--- Written instruction A ---
Copy the two records below line for line, without changing anything.

Following up on this, I did some tests that indicate to me that changes to
the mol2 reader have led to a general inability to read neutral aromatic
heterocycles.These problems were not present in openbabel 2.3.1.
To look into mol2 files and aromatic heterocycles, I decided I should use
VEHICLe
http://chembl.blogspot.com/2010/04/vehicle-virtual-exploratory.html
Using the file downloaded from there with 24,867 smiles, I decided to look
into the preservation of canonical smiles when going through mol2 format.

--- Data lines ---

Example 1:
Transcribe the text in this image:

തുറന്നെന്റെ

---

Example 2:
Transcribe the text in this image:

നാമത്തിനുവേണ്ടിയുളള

--- Written instruction B ---
In the forum post, list every word that comes directly after "mol2".

--- Full output A ---
Example 1:
Transcribe the text in this image:

തുറന്നെന്റെ

---

Example 2:
Transcribe the text in this image:

നാമത്തിനുവേണ്ടിയുളള

--- Full output B ---
reader, files, format